Histomorphometric analysis of human retrieved implants is the method available to analyze the bone-to-implant interface behavior over time [13]. The reproduction of a human’s mouth environment in animals is tremendously difficult. Therefore, this study can contribute to the knowledge of human bone response to a dental implant under loading conditions.
Many efforts have been made by researchers and manufacturers to produce implant surfaces attractive to living cells and, consequently, to improve the quantity and quality of osseointegration. It has been reported that micro-rough topography observed in a porous implant could favorably affect angiogenesis, as well as cellular migratory events, activity, and function [14], resulting in a faster and higher bone-implant contact and mechanical interlocking [6, 7].
In this study, three commercially pure, titanium screw-type implants were used. They formerly received a sandblasting treatment with aluminum oxide to promote macroporosities, and they were acid-etched to achieve microporosities. Rates of 80.3% of bone-to-implant contact and 77.3% of bone area within the limits of the implant threads were found. These findings are similar to the result reported by Hayakawa et al. [15] (76.60%) when a sandblasted and acid-etched implant was placed into the palatal bone as anchorage for orthodontic treatment.
Other investigators reported similar results with different surfaces and follow-up. Piattelli et al. [5] found 60 to 70% of bone-to-implant contact to titanium plasma spray implant. Brunel et al [16] reported 74% with hydroxyapatite coating in maxilla after 14 months of follow-up, and Degidi et al. [17] found 60% after 9 months of follow-up in porous anodized implant submitted to immediate loading.
Based on the trustworthiness of the macro- and microimplant systems, the implant-tooth splinting has been considered as an alternative in some clinical situations. Although some studies show satisfactory success in short and near future [18, 19], the previsibility of the implant/tooth system is still unclear.
The amount of tooth movement with healthy periodontal ligaments against that of an osseointegrated dental implant can be 5–20 times greater [20]. This disparity causes the implant side to receive a higher bending moment as a result of the bridge function as a cantilever construction and is only supported by the implant when the occlusal load acts on the tooth [21]. A series of potential problems such as tooth intrusion, osseointegration loss, screw loosening, and implant or prosthesis fracture can arise, with resulting complicated physiological and engineering aspects [18, 19, 22].

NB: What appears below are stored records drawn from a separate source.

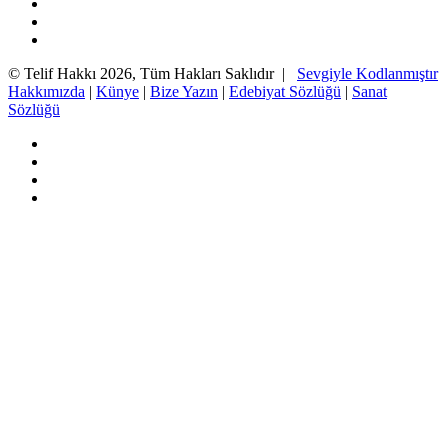
Twitter
YouTube
Instagram
© Telif Hakkı 2026, Tüm Hakları Saklıdır |
Sevgiyle Kodlanmıştır
Hakkımızda
|
Künye
|
Bize Yazın
|
Edebiyat Sözlüğü
|
Sanat
Sözlüğü
Facebook
Twitter
YouTube
Instagram
Başa
dön
tuşu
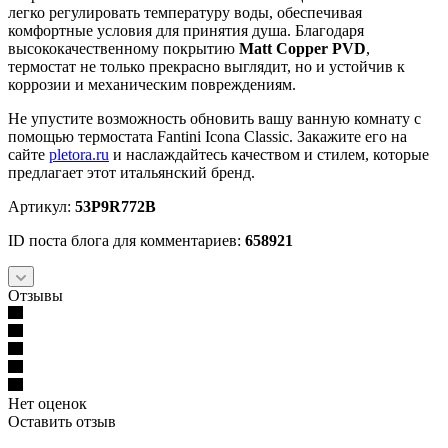
легко регулировать температуру воды, обеспечивая
комфортные условия для принятия душа. Благодаря
высококачественному покрытию
Matt Copper PVD
,
термостат не только прекрасно выглядит, но и устойчив к
коррозии и механическим повреждениям.
Не упустите возможность обновить вашу ванную комнату с
помощью термостата Fantini Icona Classic. Закажите его на
сайте
pletora.ru
и наслаждайтесь качеством и стилем, которые
предлагает этот итальянский бренд.
Артикул:
53P9R772B
ID поста блога для комментариев:
658921
Отзывы
Нет оценок
Оставить отзыв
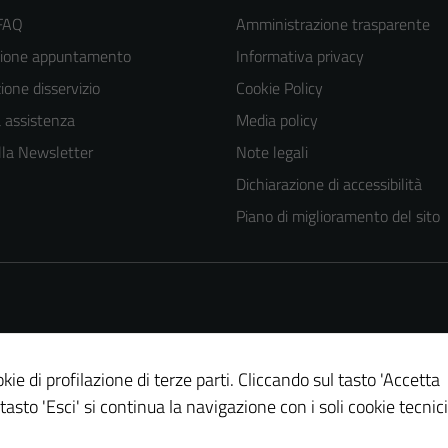
 FAQ
Amministrazione trasparente
zione appuntamento
Informativa privacy
one disservizio
Cookie Policy
a assistenza
Media policy
 alla Newsletter
Note legali
Dichiarazione di accessibilità
Piano di miglioramento del sito
kie di profilazione di terze parti. Cliccando sul tasto 'Accetta
 tasto 'Esci' si continua la navigazione con i soli cookie tecnici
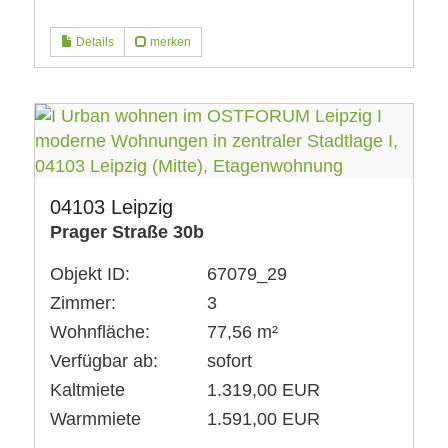
Details
merken
04103 Leipzig
Prager Straße 30b
Objekt ID:
67079_29
Zimmer:
3
Wohnfläche:
77,56 m²
Verfügbar ab:
sofort
Kaltmiete
1.319,00 EUR
Warmmiete
1.591,00 EUR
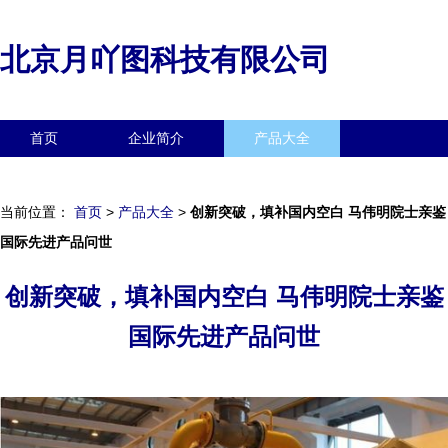
北京月吖图科技有限公司
首页
企业简介
产品大全
联系我们
企业信息
访客留言
当前位置：
首页
>
产品大全
>
创新突破，填补国内空白 马伟明院士亲鉴
国际先进产品问世
创新突破，填补国内空白 马伟明院士亲鉴
国际先进产品问世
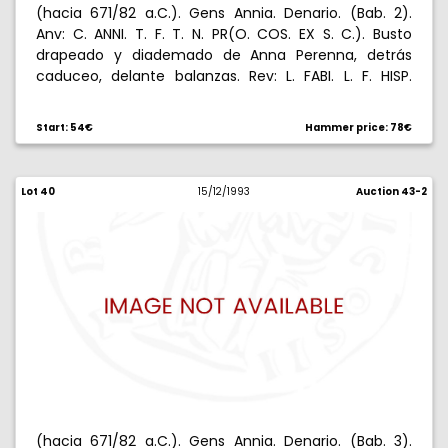
(hacia 671/82 a.C.). Gens Annia. Denario. (Bab. 2).
Anv: C. ANNI. T. F. T. N. PR(O. COS. EX S. C.). Busto
drapeado y diademado de Anna Perenna, detrás
caduceo, delante balanzas. Rev: L. FABI. L. F. HISP.
Victoria con gran palma en cuadriga al galope,
encima Q. 3,95 g. Anverso descentrado. Escasa. MBC.
Start: 54€
Hammer price: 78€
Lot 40
15/12/1993
Auction 43-2
(hacia 671/82 a.C.). Gens Annia. Denario. (Bab. 3).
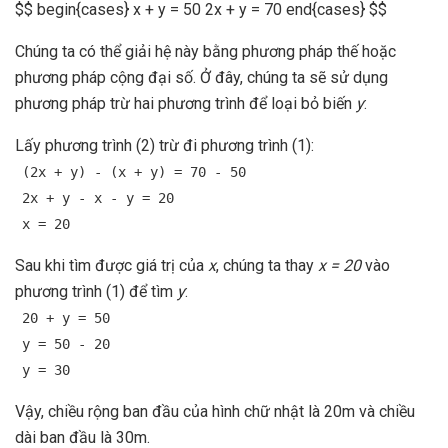
$$ begin{cases} x + y = 50 2x + y = 70 end{cases} $$
Chúng ta có thể giải hệ này bằng phương pháp thế hoặc
phương pháp cộng đại số. Ở đây, chúng ta sẽ sử dụng
phương pháp trừ hai phương trình để loại bỏ biến
y
:
Lấy phương trình (2) trừ đi phương trình (1):
(2x + y) - (x + y) = 70 - 50
2x + y - x - y = 20
x = 20
Sau khi tìm được giá trị của
x
, chúng ta thay
x = 20
vào
phương trình (1) để tìm
y
:
20 + y = 50
y = 50 - 20
y = 30
Vậy, chiều rộng ban đầu của hình chữ nhật là 20m và chiều
dài ban đầu là 30m.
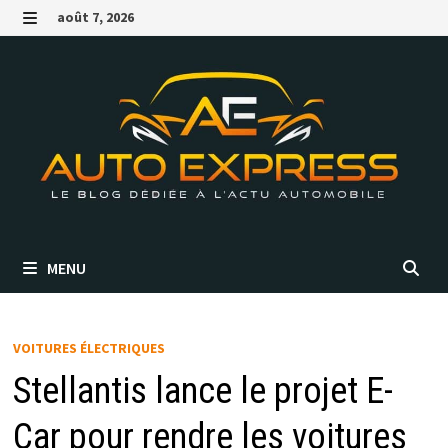
Passer
août 7, 2026
au
MENU
contenu
MENU
VOITURES ÉLECTRIQUES
Stellantis lance le projet E-
Car pour rendre les voitures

In the present case, three implants with 3.3 mm in diameter and with internal hexagon abutment connection were positioned at the 12, 13, and 14 teeth region and united to the second molar with reduced periodontal support, having the first molar suspended between them. As described by the literature, the occlusal load over the first and second molars resulted in a cantilever force that concentrated on the implant neck [23]. The association of overload, inadequate implant diameter to the case, and internal hexagon connection resulted in the abutment screw and the internal hexagon wall fracture.
The studies already showed the relation between the load and the collagen fiber orientation in bone near threaded dental [24, 25]. The spatial orientation of collagen fibers has a direct bearing on its mechanical properties [24]. Based on a number of studies, several authors also correlate strongly the collagen fiber orientation to the loading regimen [26, 27].
In 1958, Evans [28] described the relation between the bone stiffness and predominant direction of the collagen fibers in the bone matrix. When collagen fibers ran parallel to the loading vector, the bone was more resistant. McElhaney [29] found that the ultimate compressive strength and modulus of elasticity of the cortical bone increased with increasing strain rate. The energy absorption capacity had a maximum at an intermediate strain rate. It was suggested that low strain rate shear failures result from a distortion of the lamellar substructure and fracture along several weaker planes. High strain rate failures appeared to follow the cement lines, constituting the boundaries of the haversian and lamellar systems.
Traini et al. observed that the load can influence the collagen fiber orientation in bone near threaded dental implants in immediately loaded implants [24, 30]. They found that loading has a relevant influence in the distribution of the collagen fibers in the peri-implant bone. Transverse collagen fibers, related to compressive loads, were found in a higher and statistically significant quantity in loaded than in unloaded implants or in the alveolar bone. The bone tissue responded to an overloading (until the threshold of the implant fracture was reached) by modeling and remodeling its microstructure. The predominance of transverse collagen fiber orientation should be related to a high compression state [24, 30].
Regarding BIC and high load occlusion, Chang et al. [31] performed a systematic literature review and concluded that the greatest peri-implant bone remodeling activity is found around implants subjected to high loading forces, when the applied force exceeds the biological adaptable limit. The authors reported that there was a limitation in the research due to the absence of experimental studies in humans. But the authors suggest that a possible correlation between occlusal overload and implant failures is related to the degree tolerance of the alveolar bone which varies according to the individual, the location, and other anatomic and physiological parameters.